I used to hate the Free Range Kids lady. When Scouty was little and I was reeling from having my entire world exploded by the new responsibility of being in charge of a life, the world was totally full of dangers. I just knew that there was a predator behind every bush, just waiting to snap up my gorgeous, strawberry blond child. I didn't dare take my eyes off of her for even a moment, not even in our own back yard, because... haven't you seen that show where Chris Hansen catches perverts? They were everywhere.

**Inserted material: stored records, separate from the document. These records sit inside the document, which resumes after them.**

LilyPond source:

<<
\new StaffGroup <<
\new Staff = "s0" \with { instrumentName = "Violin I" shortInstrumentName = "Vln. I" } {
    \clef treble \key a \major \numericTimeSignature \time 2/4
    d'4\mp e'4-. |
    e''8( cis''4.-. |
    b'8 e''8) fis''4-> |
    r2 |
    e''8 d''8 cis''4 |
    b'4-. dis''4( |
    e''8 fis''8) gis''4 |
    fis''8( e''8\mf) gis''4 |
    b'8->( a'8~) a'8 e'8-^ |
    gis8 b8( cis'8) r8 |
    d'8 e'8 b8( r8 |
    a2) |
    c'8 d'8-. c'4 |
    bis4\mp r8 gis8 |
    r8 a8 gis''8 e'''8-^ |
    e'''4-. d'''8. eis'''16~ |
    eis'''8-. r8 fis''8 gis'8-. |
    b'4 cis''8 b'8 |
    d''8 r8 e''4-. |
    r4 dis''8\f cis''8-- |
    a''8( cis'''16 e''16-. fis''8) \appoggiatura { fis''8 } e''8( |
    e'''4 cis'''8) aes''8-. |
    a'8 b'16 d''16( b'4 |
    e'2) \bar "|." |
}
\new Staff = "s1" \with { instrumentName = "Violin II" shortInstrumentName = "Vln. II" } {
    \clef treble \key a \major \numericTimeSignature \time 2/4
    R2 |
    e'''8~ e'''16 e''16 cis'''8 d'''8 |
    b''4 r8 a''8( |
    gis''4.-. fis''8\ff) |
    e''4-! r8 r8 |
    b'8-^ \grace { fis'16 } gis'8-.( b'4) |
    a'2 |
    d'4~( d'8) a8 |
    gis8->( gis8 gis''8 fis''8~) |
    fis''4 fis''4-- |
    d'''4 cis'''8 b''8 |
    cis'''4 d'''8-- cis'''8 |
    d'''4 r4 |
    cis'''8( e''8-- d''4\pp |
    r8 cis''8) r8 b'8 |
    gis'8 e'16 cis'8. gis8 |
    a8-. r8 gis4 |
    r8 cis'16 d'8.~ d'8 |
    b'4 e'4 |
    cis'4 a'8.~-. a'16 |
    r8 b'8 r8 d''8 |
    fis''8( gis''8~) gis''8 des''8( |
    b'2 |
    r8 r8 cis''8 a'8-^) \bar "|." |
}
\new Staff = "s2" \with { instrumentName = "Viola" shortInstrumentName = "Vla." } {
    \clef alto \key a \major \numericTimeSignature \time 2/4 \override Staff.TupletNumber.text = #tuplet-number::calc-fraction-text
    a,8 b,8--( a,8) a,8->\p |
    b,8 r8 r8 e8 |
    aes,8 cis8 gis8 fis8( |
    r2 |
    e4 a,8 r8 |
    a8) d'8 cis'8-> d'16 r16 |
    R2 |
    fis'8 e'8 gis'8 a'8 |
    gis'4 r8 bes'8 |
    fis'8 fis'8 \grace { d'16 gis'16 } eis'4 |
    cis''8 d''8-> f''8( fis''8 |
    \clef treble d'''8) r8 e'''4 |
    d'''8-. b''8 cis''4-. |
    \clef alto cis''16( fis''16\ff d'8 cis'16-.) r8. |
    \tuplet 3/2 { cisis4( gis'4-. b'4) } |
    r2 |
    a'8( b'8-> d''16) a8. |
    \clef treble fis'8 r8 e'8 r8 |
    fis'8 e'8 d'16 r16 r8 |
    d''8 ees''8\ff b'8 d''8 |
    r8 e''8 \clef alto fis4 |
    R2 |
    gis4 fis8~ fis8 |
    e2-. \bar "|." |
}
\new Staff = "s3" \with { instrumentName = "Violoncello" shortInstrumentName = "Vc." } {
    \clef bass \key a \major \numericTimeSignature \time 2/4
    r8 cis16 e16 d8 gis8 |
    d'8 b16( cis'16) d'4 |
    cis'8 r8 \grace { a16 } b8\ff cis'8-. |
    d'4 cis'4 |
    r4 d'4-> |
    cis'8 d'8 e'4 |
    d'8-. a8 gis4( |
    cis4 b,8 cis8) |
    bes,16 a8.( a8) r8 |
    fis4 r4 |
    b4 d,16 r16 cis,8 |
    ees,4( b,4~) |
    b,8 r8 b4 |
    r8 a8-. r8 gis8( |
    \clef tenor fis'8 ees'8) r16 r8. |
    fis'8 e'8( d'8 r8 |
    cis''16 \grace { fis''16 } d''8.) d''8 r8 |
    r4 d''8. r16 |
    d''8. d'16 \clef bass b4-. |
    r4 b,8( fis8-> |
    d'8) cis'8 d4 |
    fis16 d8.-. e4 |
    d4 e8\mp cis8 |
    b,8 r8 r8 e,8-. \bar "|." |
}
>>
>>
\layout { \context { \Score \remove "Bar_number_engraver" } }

As Scouty got older and I started making more mommy friends, I was kind of shocked by their behavior as parents. They talked about letting their two year old stay with a friend for a few hours. They took their children to day care, and to the babysitting room at the gym. When we were at playgrounds together, they didn't hover around their child with arms extended, ready to catch her, should she fall. They seemed so relaxed and... I don't know. Normal. Like they were people, and not some kind of manic, terrified robot-mommy that was always on alert mode. I was shocked by them, but not in a negative way.
I would come home from a play date and talk to Kurt about it, all perplexed. "Heather said that she takes her son to the child care room at the gym," I would tell him.
"So...?" he would ask.
It was all shocking to me because secretly, I believed that every child care worker, especially those in a public place like a gym were just molesters and child abusers, and waiting for a chance to get alone with my girl. But really? Did that really even happen? Wouldn't I just be around the corner, practically within earshot, and weren't there multiple workers and didn't they pass background checks, and would the gym even hire a creepy molester man to work in their child care room? Have I ever heard of that situation, even?
When we signed Scout up for preschool, I asked the head of admissions whether or not there were any male teachers. She told me there was one, that he had children who attended the school, and that he'd been employed there for years. I was instantly nervous at the mention of him, but we went ahead with registration.
Now that she's been going there for almost a year, it's hard for me to remember how I used to feel about sending her out into the world, without me. After Scout's birth, I was a wreck. I spent every second of every day imagining every terrible scenario that could possibly harm my baby. I was obsessed with how dangerous the world was, and how many things could go wrong. I was paralyzed with worrying, so much so that I couldn't even sleep at night. I didn't think I had PPD because I wasn't really sad... I was just a wreck and convinced that the entire universe was full of bad people who wanted to harm my daughter.
I remember that when I was a child, my mother used to memorize what we were wearing before we left for school, so that... if we suddenly disappeared, she would be able to report what we were wearing to the authorities. We lived like that our whole lives. As a teenager, I would be due home at 11pm, and I'd show up early at 10:30pm to find my mother trembling and crying and peering out the front window, convinced that I was going to die in a car accident and never come home.
I refuse to live like that. Even better, I refuse to raise my kids like that. I got a grip on my fear and stopped letting it influence my decisions. Even though it was scary, I let go of my daughter so that she could have independent social experiences. The more I allow her to participate in the world that has nothing to do with me, the more I see that she carries me with her wherever she goes. I see that I've equipped her to be confident and brave out in the big, scary world... and I see that the world isn't actually big and scary. It's a place that's full of other uneasy, strong, brave mommies and their amazing kids.
I want my daughters to be able to ride their bikes around our neighborhood, someday. I want them to play with neighbor children. I want them to have sleepovers and to participate in activities and unfortunately, I won't be able to be there every single second of their lives. If I teach them that they are loved beyond measure, though, they'll be better prepared to navigate the world, and to learn from it.
I don't want them to be scared in living, so I have to be brave in mothering.
I even like the Free Range Kids lady, now.